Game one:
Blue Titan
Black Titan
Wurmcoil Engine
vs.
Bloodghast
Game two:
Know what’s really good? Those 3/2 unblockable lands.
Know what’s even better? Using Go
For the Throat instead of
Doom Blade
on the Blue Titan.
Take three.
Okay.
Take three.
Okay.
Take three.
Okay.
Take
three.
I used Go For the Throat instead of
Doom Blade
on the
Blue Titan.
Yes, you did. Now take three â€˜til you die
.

◆ TASK TO CARRY OUT: Every line of data must be returned unchanged.

◆ TASK ANSWER:
Game one:
Blue Titan
Black Titan
Wurmcoil Engine
vs.
Bloodghast
Game two:
Know what’s really good? Those 3/2 unblockable lands.
Know what’s even better? Using Go
For the Throat instead of
Doom Blade
on the Blue Titan.
Take three.
Okay.
Take three.
Okay.
Take three.
Okay.
Take
three.
I used Go For the Throat instead of
Doom Blade
on the
Blue Titan.
Yes, you did. Now take three â€˜til you die
.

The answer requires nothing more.